Hoofdstuk 4 - Overgangs- en slotregels
In dit hoofdstuk zijn het overgangsrecht en de slotregel opgenomen.
Hoofdstuk 6 Uitvoerbaarheid
6.1 Financiële uitvoerbaarheid
De kosten voor het plan komen ten laste van de initiatiefnemer. Op basis van de Wet ruimtelijke ordening en het Besluit ruimtelijke ordening is er geen sprake van een plan waarvoor een exploitatieplan vereist is. De gemeente hoeft ook geen kosten te maken in het kader van dit plan die op de initiatiefnemer verhaald moeten worden. Wel zal er een planschadeverhaalovereenkomst worden afgesloten.

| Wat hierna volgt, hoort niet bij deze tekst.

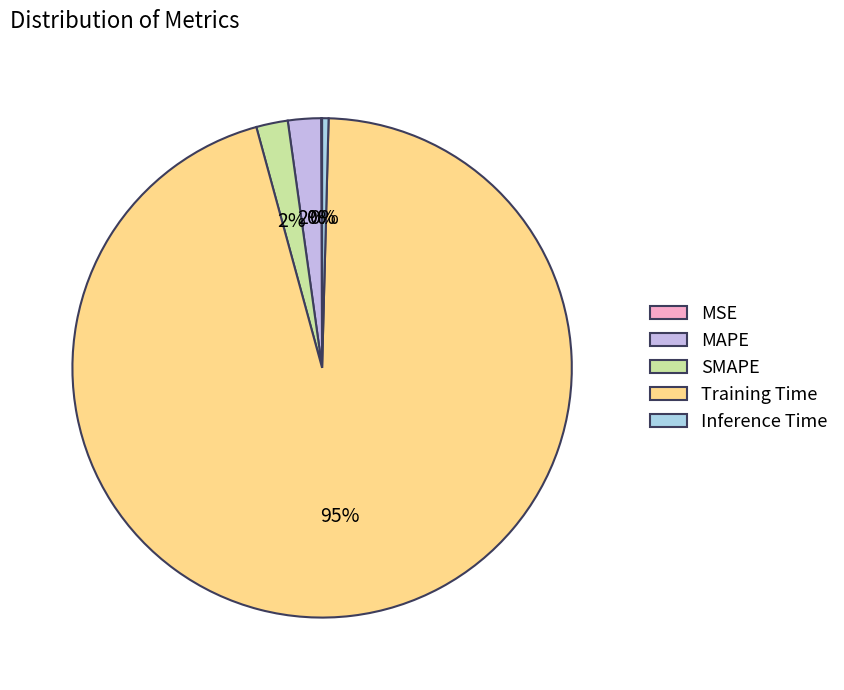

Count the number of slices in the pie.

5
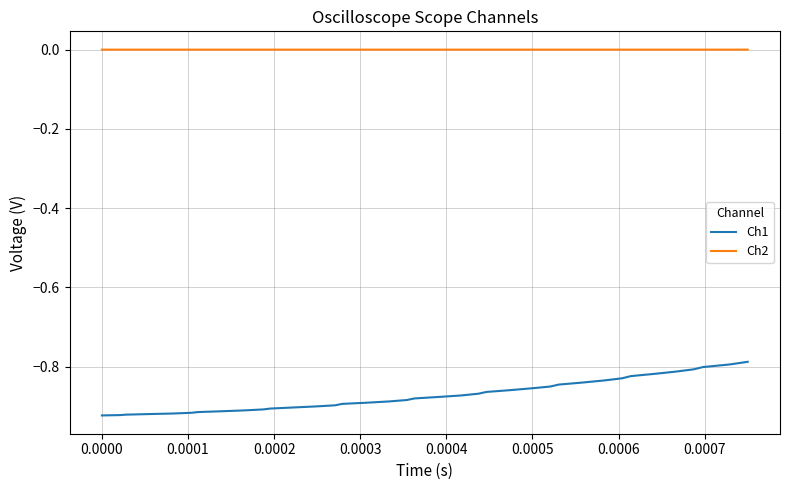

Which series has the largest total across all categories?

Ch2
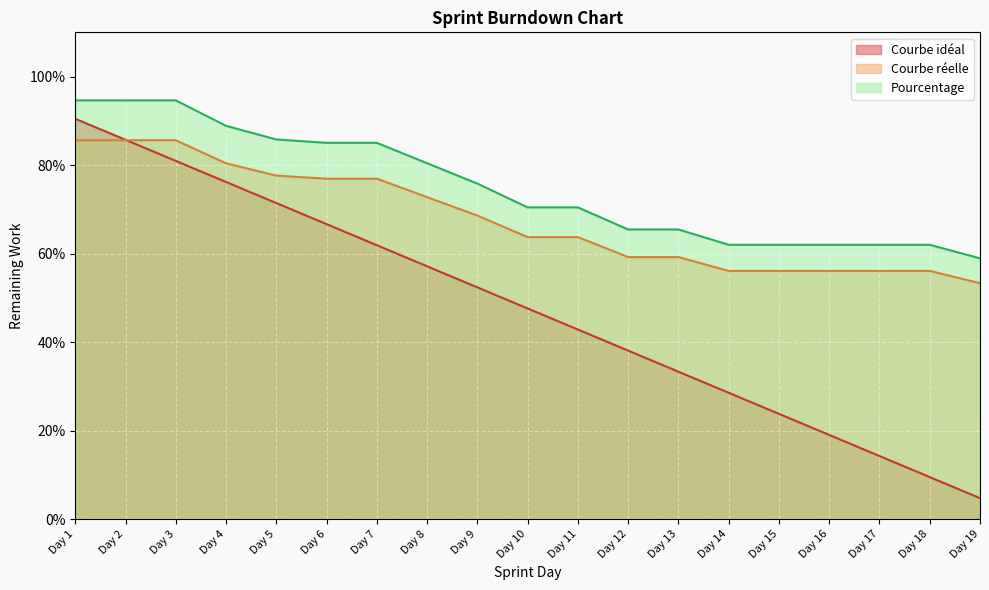

Does the chart display data point markers on the line(s)?

No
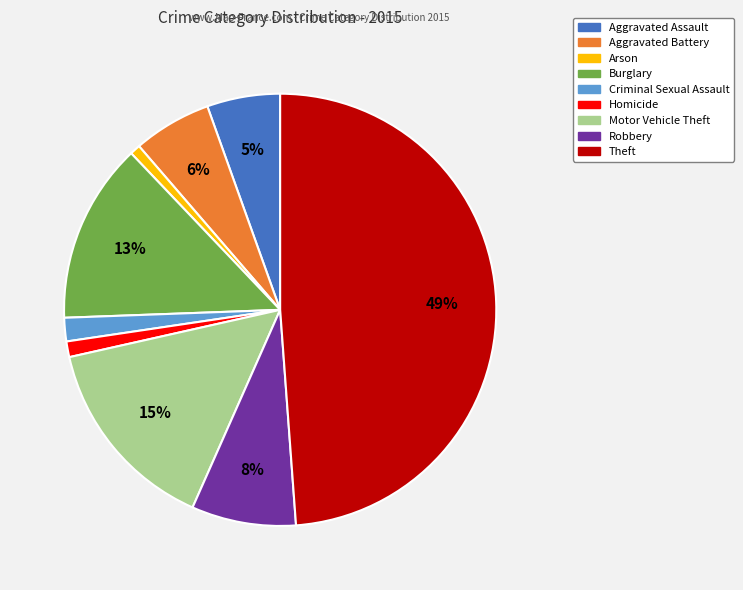

Does any single category account for the majority?

No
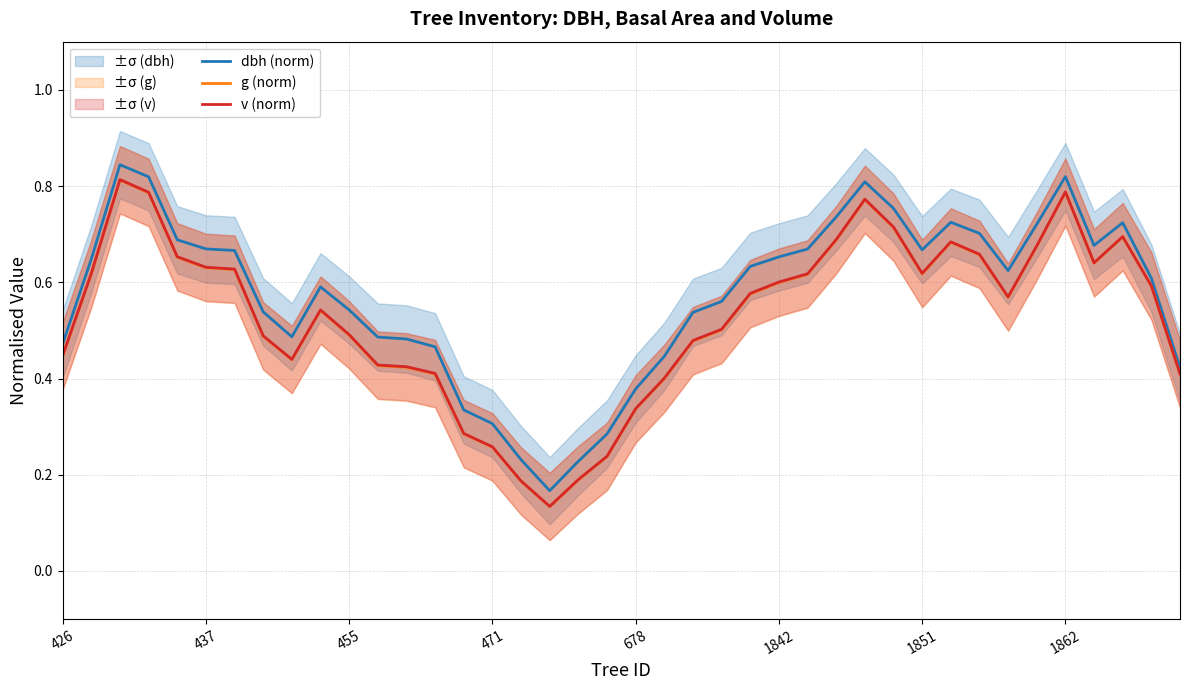

True or false: v (norm) and dbh (norm) cross at least once.

False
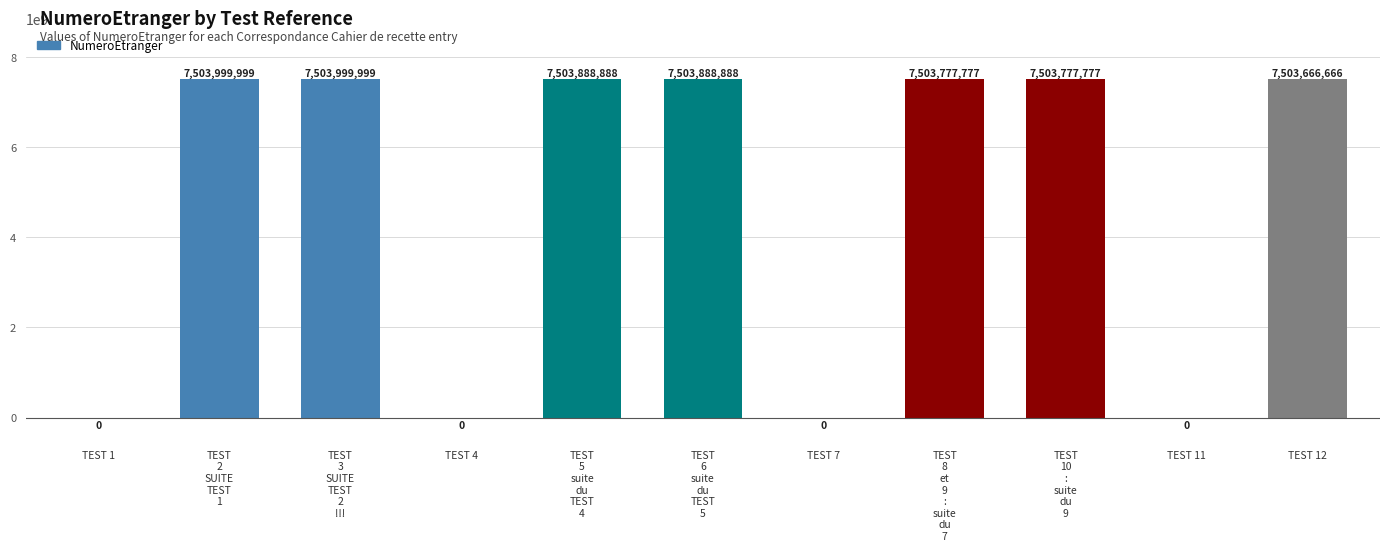

The value at TEST 1 is 0. True or false?

True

6.2 Maatschappelijke uitvoerbaarheid
Vooroverleg
Het bestemmingsplan is op grond van artikel 3.1.1 van het Bro voor overleg voorgelegd aan de overlegpartners. Het Waterschap Noorderzijlvest heeft een reactie gegeven. Het waterschap concludeert dat voor het verbreden van de sloot en voor lozen van hemelwater dat mogelijk in contact komt met vervuilde grond een watervergunning noodzakelijk is. De initiatiefnemer neemt ten tijde van de uitvoering van werkzaamheden hierover contact op met het waterschap. De eventueel te verbreden sloot is overigens buiten het plangebied gesitueerd. In het ecologisch onderzoek is aangegeven dat er een kans is dat de grote modderkruiper in deze watergang voorkomt, omdat deze ook op enige afstand waargenomen is. Geschikt leefgebied voor andere beschermde vissoorten ontbreekt in de aangrenzende watergangen. Mogelijk zijn in de aanwezige watergangen tiendoornige stekelbaarzen of andere algemene niet-beschermde vissoorten aanwezig. Geschikt leefgebied voor (uit de omgeving bekende) beschermde soorten uit de soortgroepen reptielen en ongewervelden is gezien de inrichting en intensieve gebruik niet aanwezig in het plangebied. Ten tijde van de indiening van de watervergunning zal op dit punt specifiek ecologisch onderzoek nodig zijn. Er worden op het nieuwe terrein extra slibvangputten geplaatst voor de lozing van hemelwater. Deze komen in verbinding met de bovengenoemde watergang. In het kader van de watervergunning wordt hier nader naar gekeken en waar nodig nader milieu-onderzoek naar gedaan. De reactie wordt als bijlage toegevoegd.
Ontwerpbestemmingsplan
Het ontwerpbestemmingsplan is vanaf 8 maart 2019 zes weken ter visie gelegd. Gedurende deze periode heeft iedereen de mogelijkheid om een zienswijze in te dienen. Er zijn in deze periode geen zienswijzen ingediend. Het bestemmingsplan wordt ongewijzigd vastgesteld.